TASK: Write out again, word for word, the lines below from the line that holds "thumb tip: (684, 269)" through the line that holds "index mcp: (297, 142)", omitting pictures.

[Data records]
══════════

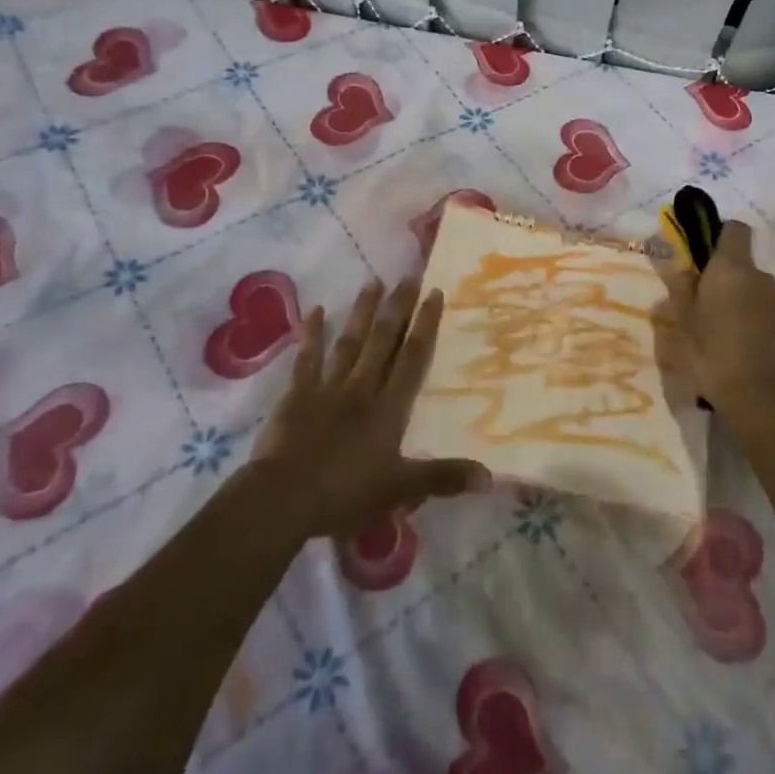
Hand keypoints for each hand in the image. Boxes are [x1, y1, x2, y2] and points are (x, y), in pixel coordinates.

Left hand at [252, 279, 486, 539]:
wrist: (284, 498)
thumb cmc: (346, 494)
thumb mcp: (401, 489)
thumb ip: (444, 478)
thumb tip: (490, 476)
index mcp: (389, 408)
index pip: (412, 358)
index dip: (425, 325)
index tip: (434, 292)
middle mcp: (362, 388)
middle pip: (383, 340)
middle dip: (398, 307)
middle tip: (408, 274)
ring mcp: (328, 388)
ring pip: (350, 342)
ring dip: (362, 311)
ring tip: (373, 281)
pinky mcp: (298, 395)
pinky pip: (307, 359)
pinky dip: (311, 334)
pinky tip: (314, 310)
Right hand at [654, 221, 774, 418]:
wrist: (763, 399)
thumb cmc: (712, 354)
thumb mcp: (682, 323)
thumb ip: (681, 289)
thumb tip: (684, 269)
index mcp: (731, 269)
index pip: (734, 230)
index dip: (720, 236)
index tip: (705, 259)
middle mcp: (762, 277)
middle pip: (743, 267)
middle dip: (727, 282)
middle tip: (707, 312)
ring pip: (758, 293)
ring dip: (744, 305)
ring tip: (727, 338)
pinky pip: (772, 317)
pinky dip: (760, 326)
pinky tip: (747, 354)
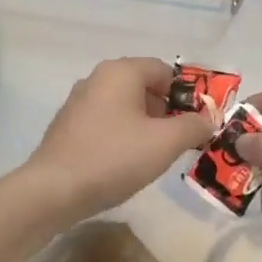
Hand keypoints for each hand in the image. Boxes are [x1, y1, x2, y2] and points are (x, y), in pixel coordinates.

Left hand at [23, 57, 216, 225]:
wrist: (54, 190)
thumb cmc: (114, 158)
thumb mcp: (166, 143)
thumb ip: (194, 127)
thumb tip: (207, 120)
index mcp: (120, 71)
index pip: (165, 70)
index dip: (186, 95)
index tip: (197, 124)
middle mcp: (97, 78)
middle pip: (144, 87)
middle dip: (166, 112)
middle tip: (179, 142)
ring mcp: (78, 102)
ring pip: (124, 106)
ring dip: (145, 126)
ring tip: (154, 156)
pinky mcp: (67, 126)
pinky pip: (106, 122)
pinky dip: (121, 136)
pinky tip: (124, 163)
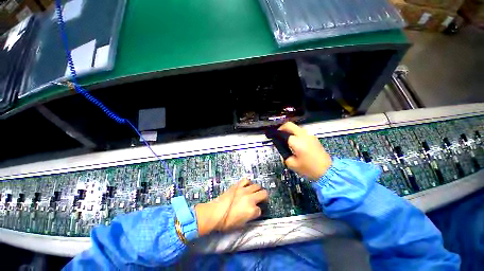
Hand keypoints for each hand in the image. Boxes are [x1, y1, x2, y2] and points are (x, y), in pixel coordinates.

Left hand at [195, 179, 267, 235]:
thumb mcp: (242, 224)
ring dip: (257, 190)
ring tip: (254, 192)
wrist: (215, 213)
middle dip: (263, 197)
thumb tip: (254, 211)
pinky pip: (246, 180)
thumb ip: (250, 216)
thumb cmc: (227, 222)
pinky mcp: (238, 185)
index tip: (254, 212)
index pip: (260, 210)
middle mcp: (250, 198)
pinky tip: (247, 186)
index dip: (257, 211)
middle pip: (263, 194)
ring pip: (257, 186)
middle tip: (260, 200)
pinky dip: (248, 183)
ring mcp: (244, 190)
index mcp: (252, 210)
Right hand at [278, 122, 331, 179]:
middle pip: (289, 125)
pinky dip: (295, 133)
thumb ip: (284, 154)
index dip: (276, 135)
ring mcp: (310, 135)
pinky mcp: (313, 138)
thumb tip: (282, 148)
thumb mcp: (292, 164)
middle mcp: (303, 135)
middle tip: (278, 135)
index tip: (273, 138)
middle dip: (281, 128)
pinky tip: (294, 142)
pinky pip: (301, 132)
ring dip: (289, 130)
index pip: (283, 133)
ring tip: (285, 139)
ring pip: (296, 127)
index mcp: (297, 142)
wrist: (328, 171)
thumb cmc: (309, 169)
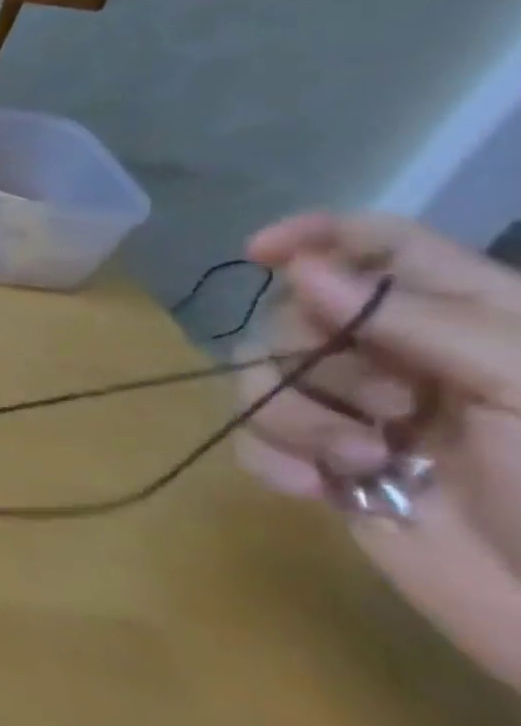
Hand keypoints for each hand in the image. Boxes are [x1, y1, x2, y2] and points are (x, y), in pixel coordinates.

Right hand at [235, 212, 520, 685]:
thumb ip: (413, 319)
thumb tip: (297, 268)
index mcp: (471, 322)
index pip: (382, 246)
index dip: (317, 235)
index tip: (261, 254)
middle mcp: (405, 358)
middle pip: (299, 313)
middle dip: (316, 356)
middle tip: (385, 404)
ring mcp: (360, 414)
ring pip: (264, 375)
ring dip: (294, 416)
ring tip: (358, 461)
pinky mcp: (324, 465)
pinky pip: (254, 437)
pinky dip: (271, 458)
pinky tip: (315, 490)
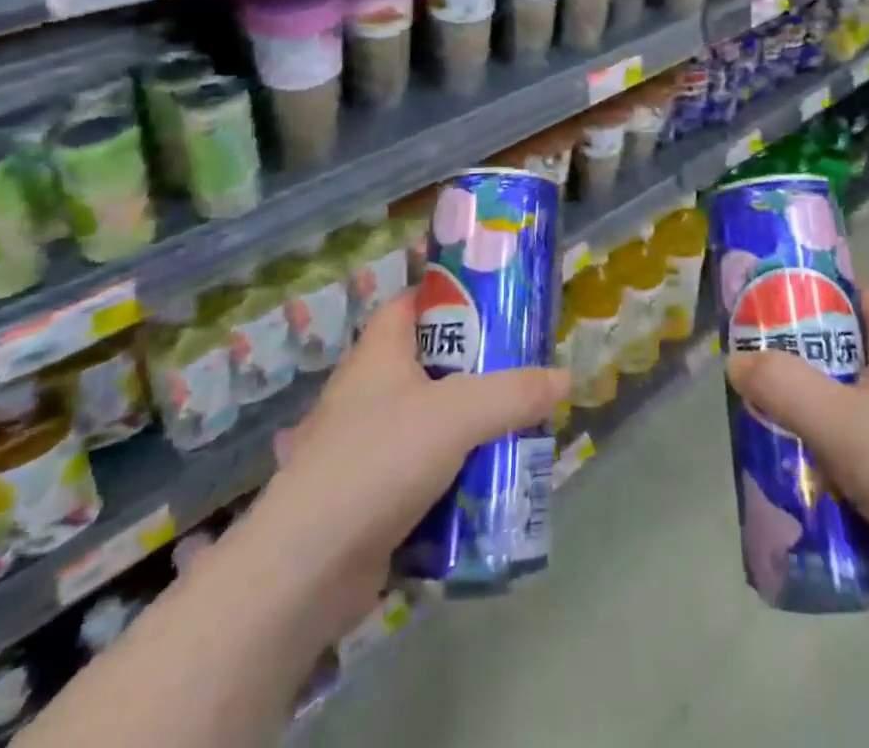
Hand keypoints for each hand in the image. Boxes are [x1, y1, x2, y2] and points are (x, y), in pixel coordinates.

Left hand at [244, 290, 568, 642]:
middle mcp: (369, 391)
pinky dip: (455, 472)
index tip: (500, 303)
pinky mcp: (371, 495)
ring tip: (519, 426)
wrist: (304, 572)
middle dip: (479, 368)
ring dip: (471, 426)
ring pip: (432, 419)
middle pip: (433, 362)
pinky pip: (424, 469)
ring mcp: (367, 446)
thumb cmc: (378, 461)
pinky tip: (490, 482)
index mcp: (379, 353)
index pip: (414, 302)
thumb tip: (564, 378)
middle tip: (525, 370)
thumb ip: (515, 393)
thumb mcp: (458, 415)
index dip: (453, 295)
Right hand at [725, 288, 868, 637]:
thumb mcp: (833, 418)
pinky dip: (843, 464)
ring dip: (823, 418)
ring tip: (780, 432)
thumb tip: (738, 362)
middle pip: (859, 355)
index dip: (835, 294)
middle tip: (770, 375)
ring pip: (861, 410)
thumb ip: (781, 385)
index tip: (792, 307)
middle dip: (814, 363)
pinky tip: (814, 485)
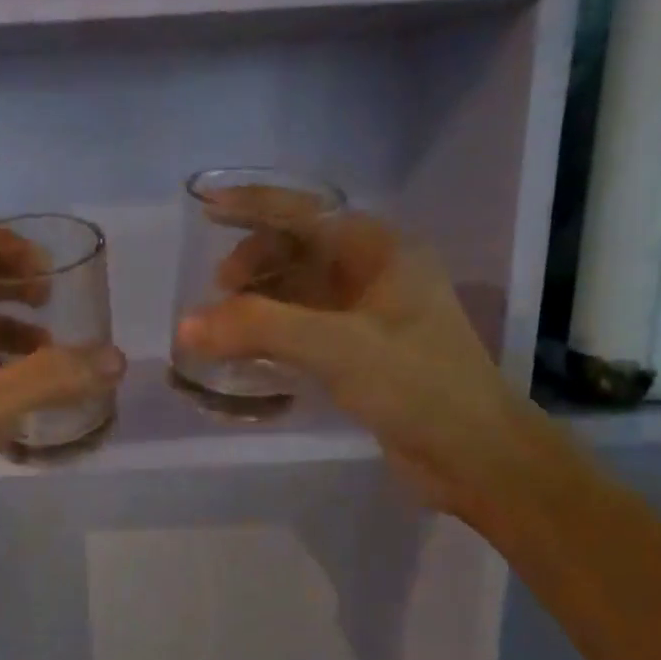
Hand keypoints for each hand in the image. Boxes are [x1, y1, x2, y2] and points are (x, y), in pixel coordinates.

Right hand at [176, 212, 533, 513]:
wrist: (475, 455)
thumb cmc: (418, 385)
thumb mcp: (337, 348)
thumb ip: (260, 328)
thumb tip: (186, 326)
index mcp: (381, 250)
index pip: (306, 212)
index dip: (254, 204)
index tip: (206, 204)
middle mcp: (374, 272)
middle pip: (299, 248)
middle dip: (255, 260)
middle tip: (218, 288)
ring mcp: (368, 313)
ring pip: (299, 289)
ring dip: (260, 297)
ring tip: (223, 320)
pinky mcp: (360, 351)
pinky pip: (304, 326)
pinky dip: (272, 330)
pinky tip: (247, 348)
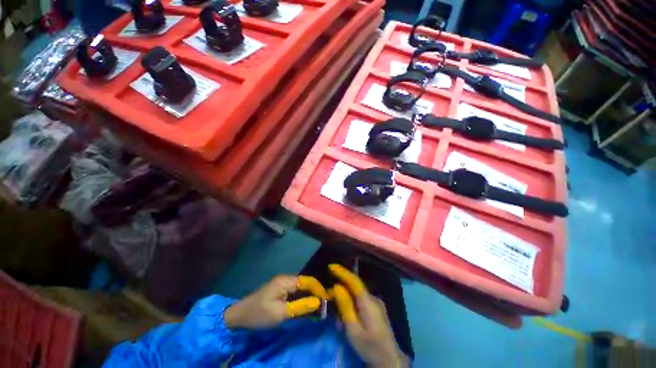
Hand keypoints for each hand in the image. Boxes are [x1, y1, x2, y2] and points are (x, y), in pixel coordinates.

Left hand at [224, 275, 325, 329]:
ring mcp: (283, 284)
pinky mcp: (280, 291)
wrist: (239, 316)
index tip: (327, 301)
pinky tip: (306, 307)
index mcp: (286, 281)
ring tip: (318, 307)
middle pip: (305, 283)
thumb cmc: (260, 314)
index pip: (307, 281)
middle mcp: (286, 279)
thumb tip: (318, 302)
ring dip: (309, 296)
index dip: (318, 289)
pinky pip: (295, 292)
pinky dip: (302, 299)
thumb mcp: (280, 313)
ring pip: (301, 288)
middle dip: (315, 293)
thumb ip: (300, 307)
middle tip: (324, 306)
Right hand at [329, 264, 408, 367]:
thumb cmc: (370, 346)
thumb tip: (337, 286)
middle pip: (353, 289)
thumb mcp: (353, 329)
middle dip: (341, 296)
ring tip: (341, 325)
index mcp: (368, 301)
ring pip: (356, 298)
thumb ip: (345, 306)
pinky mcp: (376, 310)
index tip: (331, 266)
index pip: (354, 281)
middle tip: (331, 310)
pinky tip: (348, 324)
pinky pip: (360, 304)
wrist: (390, 361)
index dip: (342, 272)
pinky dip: (352, 310)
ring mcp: (376, 304)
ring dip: (346, 306)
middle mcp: (373, 298)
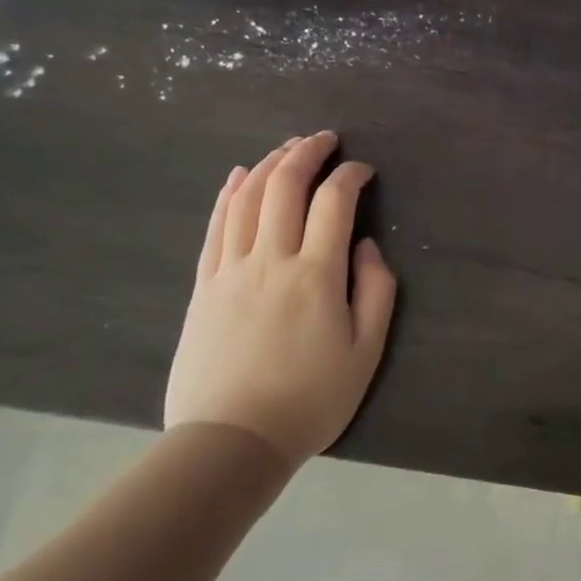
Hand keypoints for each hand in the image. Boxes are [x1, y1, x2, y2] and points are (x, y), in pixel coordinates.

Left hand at [163, 132, 396, 465]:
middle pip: (284, 186)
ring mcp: (230, 270)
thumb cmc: (310, 399)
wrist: (231, 442)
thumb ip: (376, 291)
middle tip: (325, 139)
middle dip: (307, 152)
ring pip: (246, 198)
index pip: (334, 202)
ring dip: (269, 164)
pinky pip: (215, 227)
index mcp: (316, 274)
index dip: (351, 176)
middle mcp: (271, 259)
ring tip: (288, 148)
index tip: (364, 171)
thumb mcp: (366, 352)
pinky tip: (238, 177)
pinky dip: (228, 194)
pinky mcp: (204, 287)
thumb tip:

══════════

RESPONSE TO THE TASK:
thumb tip: (684, 269)
index mcp: (731, 269)
index pip: (734, 230)
index dip: (720, 236)
index tip: (705, 259)
middle mcp: (762, 277)
middle pip: (743, 267)
middle dip: (727, 282)
middle tip: (707, 312)
ring pip: (758, 293)
ring dip: (744, 305)
ring tip: (727, 338)
pinky pip: (772, 317)
pinky dip: (760, 326)
pinky tip: (747, 354)
Hand keypoints for each hand in the image. Boxes are [x1, y1, x2, y2] and points are (x, y), in pixel coordinates.

Left hand at [23, 57, 216, 225]:
wrist: (54, 190)
thumb cmc: (114, 158)
thumb mcp: (166, 143)
thumb ip: (194, 127)
thumb tip: (207, 120)
index mcp: (120, 71)
index pip: (165, 70)
index dip: (186, 95)
index tip: (197, 124)
middle mcp: (97, 78)
middle pip: (144, 87)
middle dip: (166, 112)
middle tip: (179, 142)
ring mcp: (78, 102)
ring pip: (124, 106)
ring dip: (145, 126)
ring tip: (154, 156)
pinky mcp: (67, 126)
pinky pip: (106, 122)
pinky dip: (121, 136)
pinky tip: (124, 163)
Hand keypoints for each hand in the image. Boxes are [x1, y1, x2, y2] and points are (x, y), in pixel coordinates.

Left hand at [195, 179, 267, 235]:
thumb mcp: (242, 224)
ring dip: (257, 190)
ring tip: (254, 192)
wrist: (215, 213)
middle dip: (263, 197)
thumb tip: (254, 211)
pinky pip: (246, 180)
thumb ip: (250, 216)
thumb cmc: (227, 222)
pinky mcp: (238, 185)
index tip: (254, 212)
index pip: (260, 210)
middle mcp: (250, 198)
pinky tip: (247, 186)
index dip: (257, 211)
middle pip: (263, 194)
ring pip: (257, 186)
middle tip: (260, 200)
pinky dip: (248, 183)
ring mcp: (244, 190)
index mcp: (252, 210)
Right hand at [278, 122, 331, 179]:
middle pip: (289, 125)
pinky dip: (295, 133)
thumb ip: (284, 154)
index dip: (276, 135)
ring mcp: (310, 135)
pinky mcp: (313, 138)
thumb tip: (282, 148)
thumb mcp: (292, 164)
middle mcp: (303, 135)
middle tip: (278, 135)
index tip: (273, 138)
middle dip: (281, 128)
pinky tip: (294, 142)
pinky pip: (301, 132)
ring dip: (289, 130)
index pip: (283, 133)
ring tip: (285, 139)
ring pip: (296, 127)
index mcp: (297, 142)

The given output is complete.